Excellent nutritional values
BlackGrain is made using an existing raw material with excellent nutritional values: oil seed cakes, which include fibre, protein, good fats and a balanced composition of amino acids. Previously, oil seed cake has been processed into oil seed expellers and utilized as animal feed. Through development into partially defatted rapeseed powder suitable for human consumption, it becomes a value-added product.
“Utilizing oil seed expeller, produced during oil pressing, in human consumption cuts down the food chain, and is an action for responsible food choices,” said R&D Manager Kaisu Riihinen, who’s in charge of the ingredient development.
‘Ideal for a host of applications’
According to its manufacturer, BlackGrain is vegan, gluten-, GMO-, and soy-free and an ideal ingredient for various food applications.
“No matter where it’s used, the ingredient enhances the nutritional values of the end product. The rapeseed powder complies with numerous dietary claims,” said Riihinen.
The unique ingredient is described as ‘dark in colour and mild in taste’ which can be easily flavoured in different ways depending on the need. It works especially well with gain, pea protein and starch, but can be used in any type of processed breakfast cereals including cereal bars.
It can also feature in multigrain and gluten-free brown bread and rolls; any type of meat analogues including protein rich veggie patties and balls; any type of products made from ground meat shaped as small balls; any type of fried or extruded cereal, seed or root-based products; and any type of mixed cereal bars include those with nuts, raisins and dates.

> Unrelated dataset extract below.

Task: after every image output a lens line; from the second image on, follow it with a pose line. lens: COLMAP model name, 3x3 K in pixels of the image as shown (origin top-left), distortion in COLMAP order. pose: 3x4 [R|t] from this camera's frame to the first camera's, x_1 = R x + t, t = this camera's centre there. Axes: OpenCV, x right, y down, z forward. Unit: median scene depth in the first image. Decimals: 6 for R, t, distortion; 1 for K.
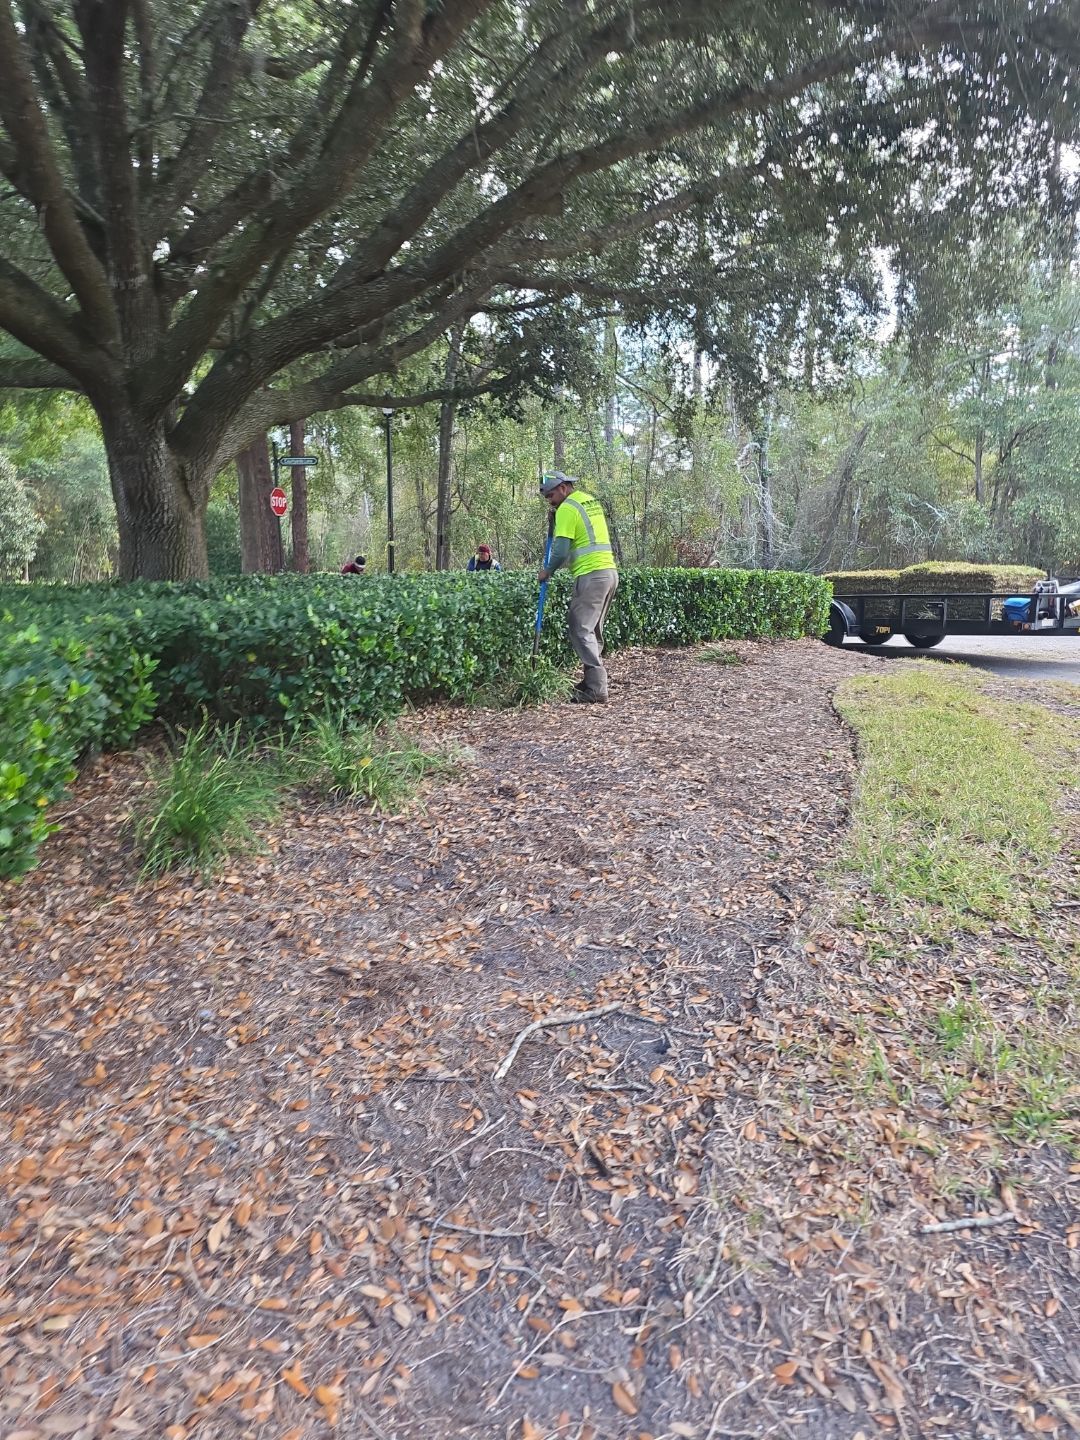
lens RADIAL K [[933.2, 0, 540.1], [0, 933.2, 713.2], [0, 0, 1]] dist [-0.003337, -0.010138]
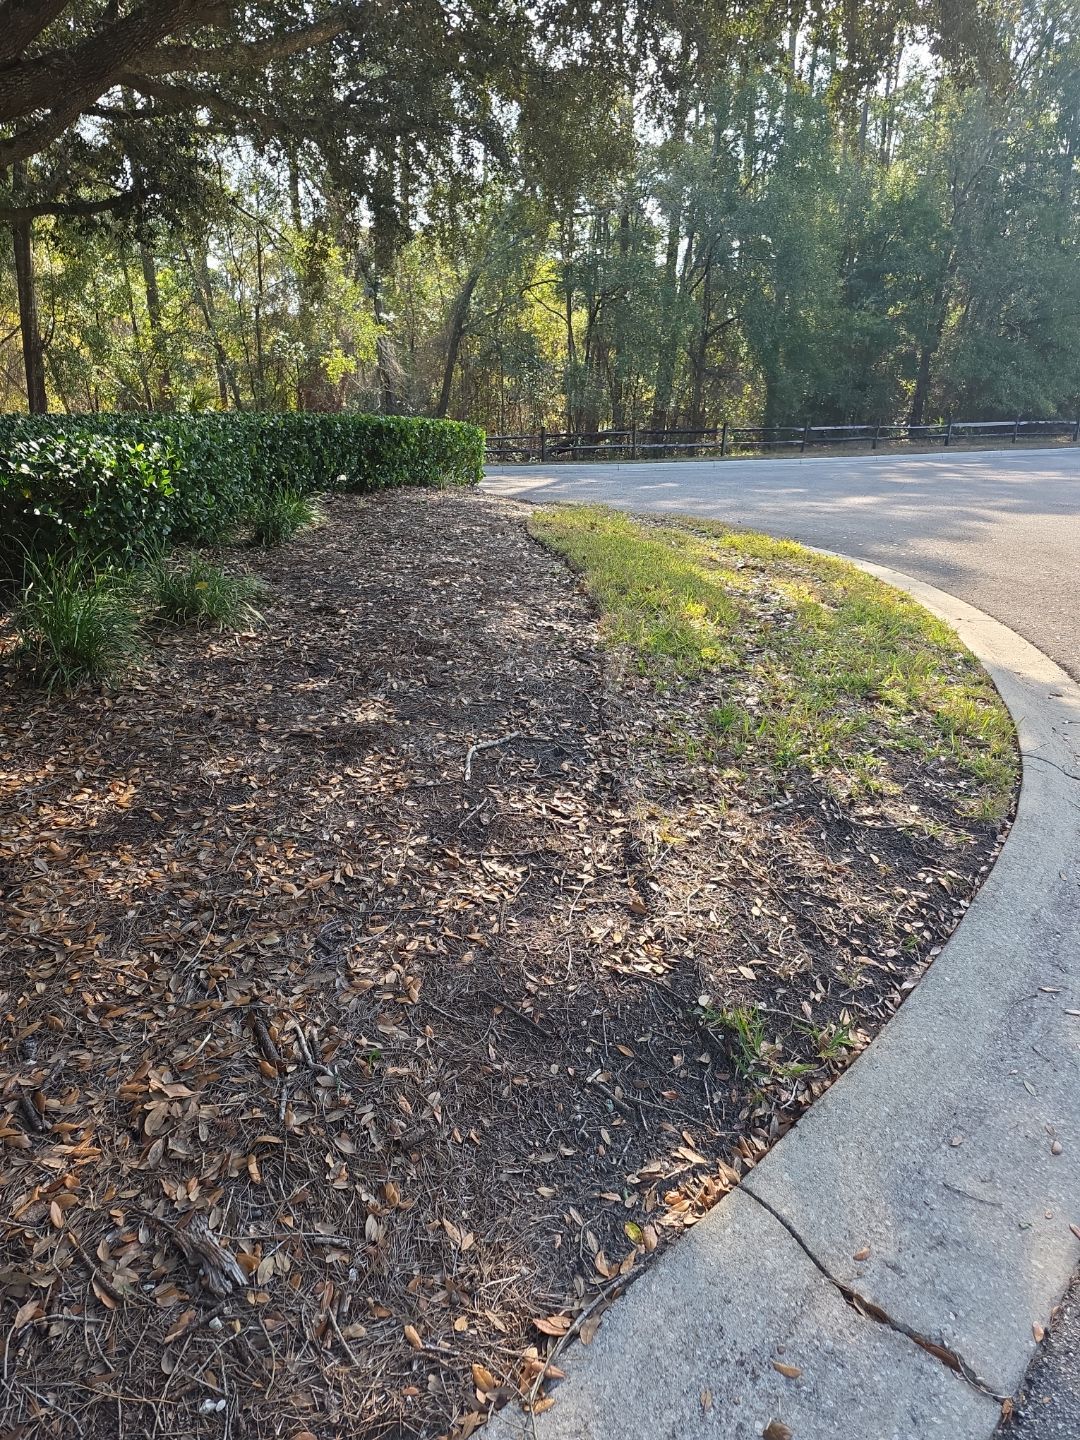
lens RADIAL K [[933.2, 0, 543.8], [0, 933.2, 726.0], [0, 0, 1]] dist [-0.003337, -0.010138]
pose [[0.913232, -0.121171, 0.389005, -0.168814], [0.057876, 0.983652, 0.170526, 0.029953], [-0.403308, -0.133216, 0.905315, -0.102263]]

What’s more, its high water absorption means it can be used as a texturiser in some formulations, Riihinen added.
“BlackGrain is a coarse and dark brown material that beside the nutritional value provides a high water absorption that can assist in the extrusion process of texturized vegetable proteins.
"Due to its physical characteristics, it mixes well with dry ingredients, for example with flours for baking or crunchy bites and dark breads, or in TVP from pea and fava bean. Its water absorption capacity enhances the moistness in the product, the texture of extruded product and its yield.”
“We are developing the current BlackGrain ingredient with a customer-oriented approach. We take our customers' requirements into consideration and help them find the best way of benefitting from BlackGrain in their product,” Riihinen added.
Lengthy product development and application processes
Apetit started developing BlackGrain in 2017, and the novel food application was handed to the Commission at the end of 2018.
After it received a favourable opinion of risk assessment by the European Food Safety Authority earlier this year, the authorization steps were continued with a risk management by the European Commission in July 2020.
“The Commission asked the EFSA for an opinion on the rape seed ingredient’s safety in June 2019. The EFSA gave BlackGrain its favourable opinion in July 2020, and the application was handed back to the Commission. It was processed swiftly within the applicable legislative timeframe.”
During the waiting period for the authorisation, Apetit has already taken steps in further development of BlackGrain.
“We will invest in initiating small scale production, in order to be able to test BlackGrain on a larger scale with potential clients. Additionally, we will continue to evaluate the possibilities regarding the commercializing of the ingredient,” Mäki said.
In order to market a novel food product in the EU, the product must receive a novel food authorisation from the European Commission. The goal of this process is to ensure the food safety of all new products.